We start by the following identity: \(\mathbf{1} _ { k = 0 } \equiv 2 ^ k \pmod{ 2 }\).

Let \(V _ 1, V _ 2, E _ 1, E _ 2\) denote the golden vertexes, silver vertexes, golden edges and silver edges, respectively. \(V _ 1 \sqcup V _ 2 = V, E _ 1 \sqcup E _ 2 = E\).

So the answer is

\[\begin{aligned} f &= \sum \limits _ { V _ 1 \sqcup V _ 2 = V, E _ 1 \sqcup E _ 2 = E } \mathbf{1} _ { \{ u: u \in V _ 2, \forall e \in N( u ), e \in E _ 1 \} = \varnothing } \mathbf{1} _ { \{ e = ( u, v ): e \in E _ 1, u, v \in V _ 2 \} = \varnothing } \\ &\equiv \sum \limits _ { V _ 1 \sqcup V _ 2 = V, E _ 1 \sqcup E _ 2 = E } \sum \limits _ { V _ 3 \subset V _ 2 } \mathbf{1} _ { \forall u \in V _ 3, \forall e \in N( u ), e \in E _ 1 \ } \mathbf{1} _ { \{ e = ( u, v ): e \in E _ 1, u, v \in V _ 2 \} = \varnothing } \pmod{ 2 } \end{aligned} (\star)\]

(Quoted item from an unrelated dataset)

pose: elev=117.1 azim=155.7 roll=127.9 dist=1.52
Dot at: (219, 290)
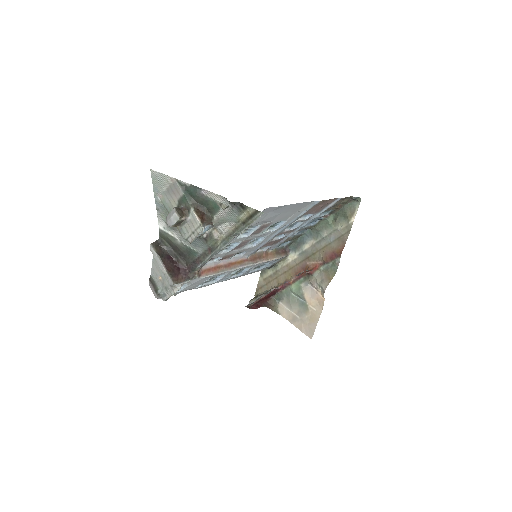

Consider when we fixed \(V _ 1 \sqcup V _ 2 = V, V _ 3 \subset V _ 2\), the value of \(g = \sum \limits _ { E _ 1 \sqcup E _ 2 = E } \mathbf{1} _ { \forall u \in V _ 3, \forall e \in N( u ), e \in E _ 1 \ } \mathbf{1} _ { \{ e = ( u, v ): e \in E _ 1, u, v \in V _ 2 \} = \varnothing }\).

• \(\forall e \in E[ V _ 1 ] \cup E[ V _ 1, V _ 2 \setminus V _ 3 ]\), \(e\) can in either \(E _ 1\) or \(E _ 2\), both situations affect nothing about others.
• \(\forall e \in E[ V _ 3 ] \cup E[ V _ 3, V _ 2 \setminus V _ 3 ]\), \(e\) can in neither \(E _ 1\) nor \(E _ 2\).
• \(\forall e \in E[ V _ 2 \setminus V _ 3 ]\), \(e\) must in \(E _ 2\).
• \(\forall e \in E[ V _ 1, V _ 3 ]\), \(e\) must in \(E _ 1\).

So \(g = 2 ^ { \# E[ V _ 1 ] + \# E[ V _ 1, V _ 2 \setminus V _ 3 ] } \cdot 0 ^ { \# E[ V _ 3 ] + \# E[ V _ 3, V _ 2 \setminus V _ 3 ] } \equiv \mathbf{1} _ { \# E[ V _ 1 ] = \# E[ V _ 1, V _ 2 \setminus V _ 3 ] = \# E[ V _ 3 ] = \# E[ V _ 3, V _ 2 \setminus V _ 3 ] = 0 } \pmod{ 2 }\).

Bring into \((\star)\), we get \(f \equiv \sum \limits _ { V _ 1 \sqcup V _ 3 \sqcup V _ 4 = V } \mathbf{1} _ { \# E[ V _ 1 ] = \# E[ V _ 1, V _ 4 ] = \# E[ V _ 3 ] = \# E[ V _ 3, V _ 4 ] = 0 } \pmod{ 2 }\), where \(V _ 4\) denote \(V _ 2 \setminus V _ 3\).

Let \(F = \{ ( V _ 1, V _ 3, V _ 4 ): V _ 1 \sqcup V _ 3 \sqcup V _ 4 = V, \# E[ V _ 1 ] = \# E[ V _ 1, V _ 4 ] = \# E[ V _ 3 ] = \# E[ V _ 3, V _ 4 ] = 0 \}\). Then \(f \equiv |F| \pmod{ 2 }\).

Consider the mapping \(\varphi: F \to F\) defined by \(\varphi( V _ 1, V _ 3, V _ 4 ) = ( V _ 3, V _ 1, V _ 4 )\). Easy to notice:

• \(\forall ( V _ 1, V _ 3, V _ 4 ) \in F\), \(\varphi( \varphi( V _ 1, V _ 3, V _ 4 ) ) = ( V _ 1, V _ 3, V _ 4 )\).
• \(\forall ( V _ 1, V _ 3, V _ 4 ) \in F\), \(\varphi( V _ 1, V _ 3, V _ 4 ) = ( V _ 1, V _ 3, V _ 4 )\) iff \(V _ 1 = V _ 3\) iff \(V _ 1 = V _ 3 = \varnothing, V _ 4 = V\) is uniquely determined.

So that \(|F| \equiv 1 \pmod{ 2 }\). Which leads to the final answer \(f \equiv 1 \pmod{ 2 }\).